- **PROBLEM DESCRIPTION**: Scan the entries below. Return every line that includes "wrist".
(INFORMATION SHOWN Opens)
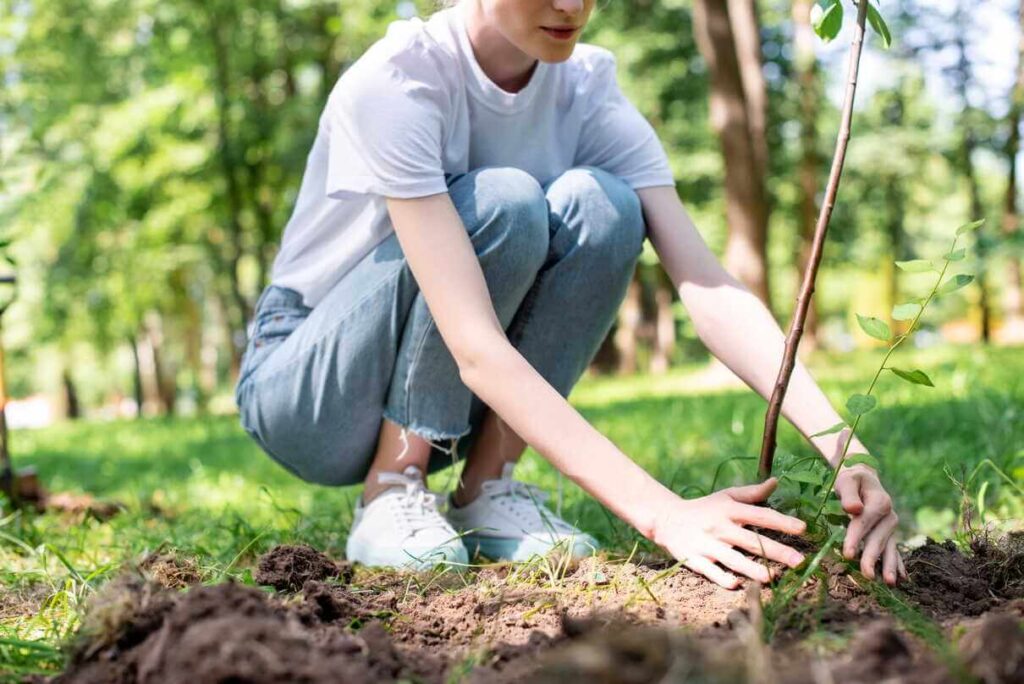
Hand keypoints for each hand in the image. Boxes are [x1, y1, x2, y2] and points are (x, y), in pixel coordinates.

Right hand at [651, 477, 807, 589]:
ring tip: (773, 577)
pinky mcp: (694, 560)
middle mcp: (720, 527)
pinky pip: (710, 571)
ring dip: (753, 569)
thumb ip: (751, 493)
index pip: (760, 515)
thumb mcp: (725, 497)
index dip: (782, 521)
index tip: (803, 528)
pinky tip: (737, 585)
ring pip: (733, 559)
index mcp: (729, 510)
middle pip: (752, 541)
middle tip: (800, 561)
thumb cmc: (704, 508)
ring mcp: (707, 545)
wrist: (667, 519)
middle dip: (776, 551)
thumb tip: (775, 482)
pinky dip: (722, 578)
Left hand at [834, 463, 907, 585]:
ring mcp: (891, 527)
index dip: (855, 538)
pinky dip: (897, 565)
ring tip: (889, 583)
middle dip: (871, 557)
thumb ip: (849, 494)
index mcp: (880, 501)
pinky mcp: (889, 535)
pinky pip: (894, 551)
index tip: (847, 554)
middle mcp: (890, 516)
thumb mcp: (847, 481)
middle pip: (878, 539)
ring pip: (889, 548)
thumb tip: (854, 509)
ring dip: (889, 566)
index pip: (864, 522)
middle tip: (866, 575)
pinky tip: (901, 579)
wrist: (864, 480)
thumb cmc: (852, 481)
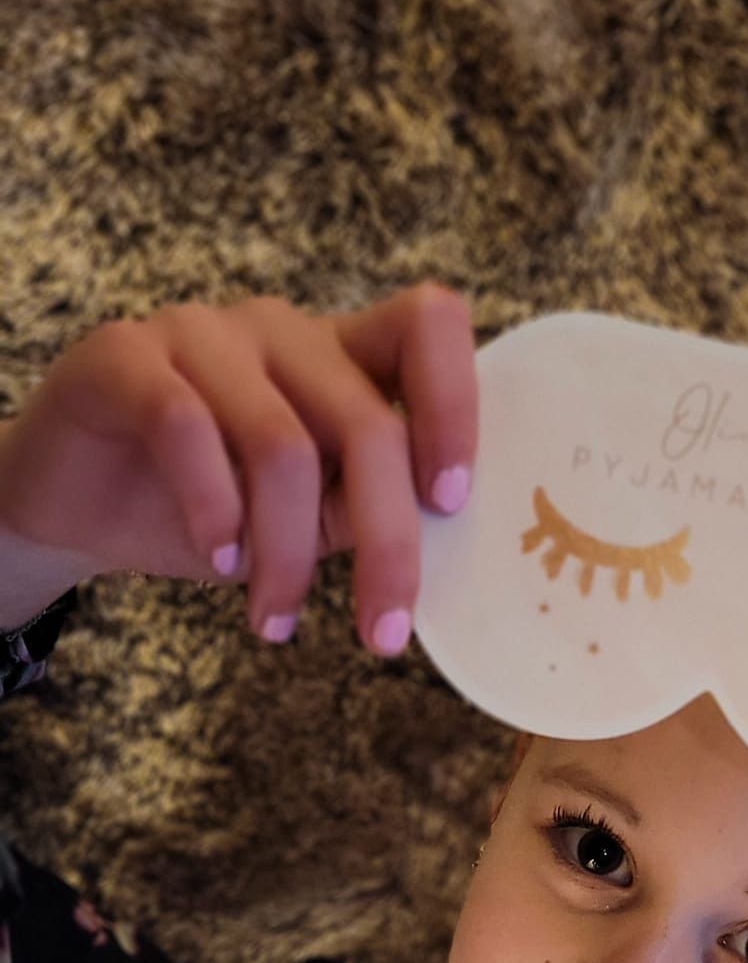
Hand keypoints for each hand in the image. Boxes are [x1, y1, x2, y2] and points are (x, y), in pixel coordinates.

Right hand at [0, 282, 479, 654]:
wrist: (77, 506)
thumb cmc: (208, 510)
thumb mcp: (306, 520)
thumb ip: (363, 510)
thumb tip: (440, 541)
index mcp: (341, 357)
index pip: (427, 329)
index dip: (456, 406)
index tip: (452, 504)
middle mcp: (282, 330)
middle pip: (368, 421)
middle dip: (387, 544)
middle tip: (384, 633)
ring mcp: (203, 332)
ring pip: (281, 443)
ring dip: (286, 555)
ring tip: (274, 621)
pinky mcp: (126, 355)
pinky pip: (188, 429)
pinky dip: (214, 512)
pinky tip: (218, 561)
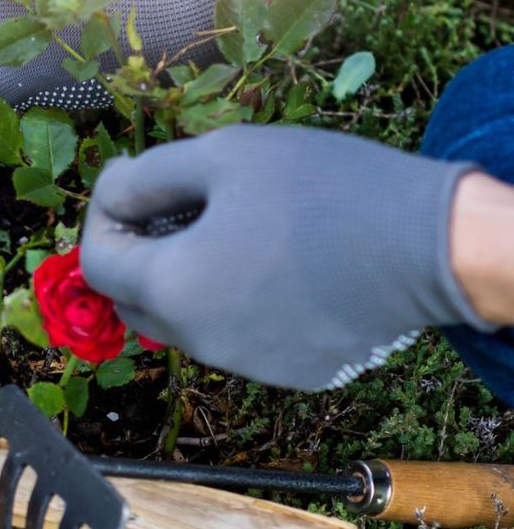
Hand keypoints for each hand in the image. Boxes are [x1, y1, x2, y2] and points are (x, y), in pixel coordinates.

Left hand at [79, 124, 495, 390]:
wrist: (432, 245)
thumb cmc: (321, 188)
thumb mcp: (220, 155)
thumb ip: (145, 177)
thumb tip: (110, 194)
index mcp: (172, 288)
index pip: (97, 264)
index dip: (101, 219)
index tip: (127, 185)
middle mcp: (199, 341)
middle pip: (133, 300)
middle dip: (136, 253)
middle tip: (172, 205)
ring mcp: (247, 365)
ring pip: (185, 321)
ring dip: (185, 278)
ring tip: (229, 228)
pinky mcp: (292, 373)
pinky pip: (237, 337)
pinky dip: (234, 303)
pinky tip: (274, 264)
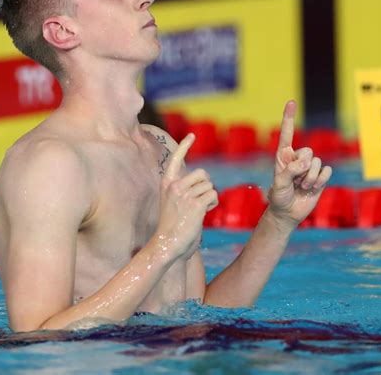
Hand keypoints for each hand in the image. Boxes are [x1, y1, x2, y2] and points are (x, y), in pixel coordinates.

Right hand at [156, 133, 217, 258]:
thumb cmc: (172, 225)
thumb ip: (184, 189)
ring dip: (209, 198)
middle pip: (203, 173)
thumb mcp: (174, 201)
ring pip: (210, 186)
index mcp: (167, 183)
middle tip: (198, 200)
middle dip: (206, 186)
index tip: (192, 134)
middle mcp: (175, 186)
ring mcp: (185, 195)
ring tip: (198, 210)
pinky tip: (203, 213)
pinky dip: (212, 204)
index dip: (185, 145)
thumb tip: (204, 180)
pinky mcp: (196, 205)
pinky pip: (213, 196)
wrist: (168, 244)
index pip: (176, 158)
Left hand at [267, 101, 331, 227]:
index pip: (287, 134)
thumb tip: (305, 162)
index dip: (288, 117)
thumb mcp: (279, 185)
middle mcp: (297, 158)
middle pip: (308, 151)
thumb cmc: (279, 197)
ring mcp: (309, 167)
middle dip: (302, 168)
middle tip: (294, 181)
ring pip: (317, 162)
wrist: (288, 213)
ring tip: (301, 187)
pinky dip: (320, 181)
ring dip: (309, 178)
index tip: (291, 101)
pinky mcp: (320, 176)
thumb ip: (290, 171)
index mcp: (283, 156)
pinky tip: (311, 188)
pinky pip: (326, 171)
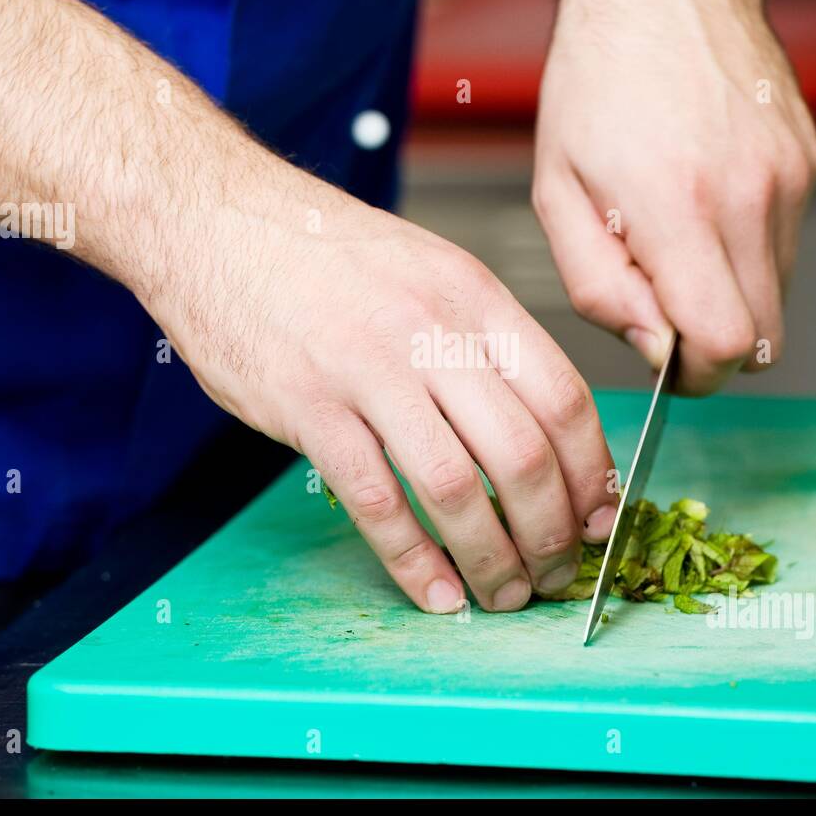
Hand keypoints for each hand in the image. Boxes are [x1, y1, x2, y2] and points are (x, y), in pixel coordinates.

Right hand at [146, 170, 618, 612]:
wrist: (217, 220)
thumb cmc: (327, 256)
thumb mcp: (430, 271)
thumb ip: (484, 342)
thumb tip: (540, 429)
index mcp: (474, 297)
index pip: (565, 399)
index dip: (591, 476)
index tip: (598, 521)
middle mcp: (432, 332)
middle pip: (522, 455)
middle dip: (552, 534)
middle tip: (556, 573)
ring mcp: (368, 371)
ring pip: (455, 489)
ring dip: (491, 559)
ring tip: (503, 595)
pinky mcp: (308, 408)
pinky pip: (375, 501)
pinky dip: (413, 561)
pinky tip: (435, 592)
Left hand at [533, 0, 815, 393]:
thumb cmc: (595, 81)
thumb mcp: (557, 192)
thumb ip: (599, 287)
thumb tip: (655, 350)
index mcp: (677, 207)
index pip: (725, 345)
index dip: (698, 374)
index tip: (669, 362)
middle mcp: (747, 197)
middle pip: (767, 340)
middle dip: (716, 349)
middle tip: (667, 308)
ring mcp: (788, 179)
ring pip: (780, 297)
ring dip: (731, 295)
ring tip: (678, 237)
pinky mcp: (808, 163)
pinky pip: (787, 246)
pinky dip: (748, 250)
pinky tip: (705, 200)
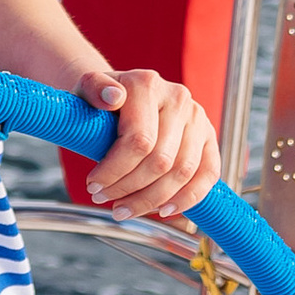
(INFORMATION SHOWN Closes)
- **ANSWER SPACE**:
wrist: (667, 519)
wrist: (864, 480)
wrist: (77, 506)
wrist: (432, 245)
wrist: (168, 244)
wrist: (288, 213)
wrist: (217, 220)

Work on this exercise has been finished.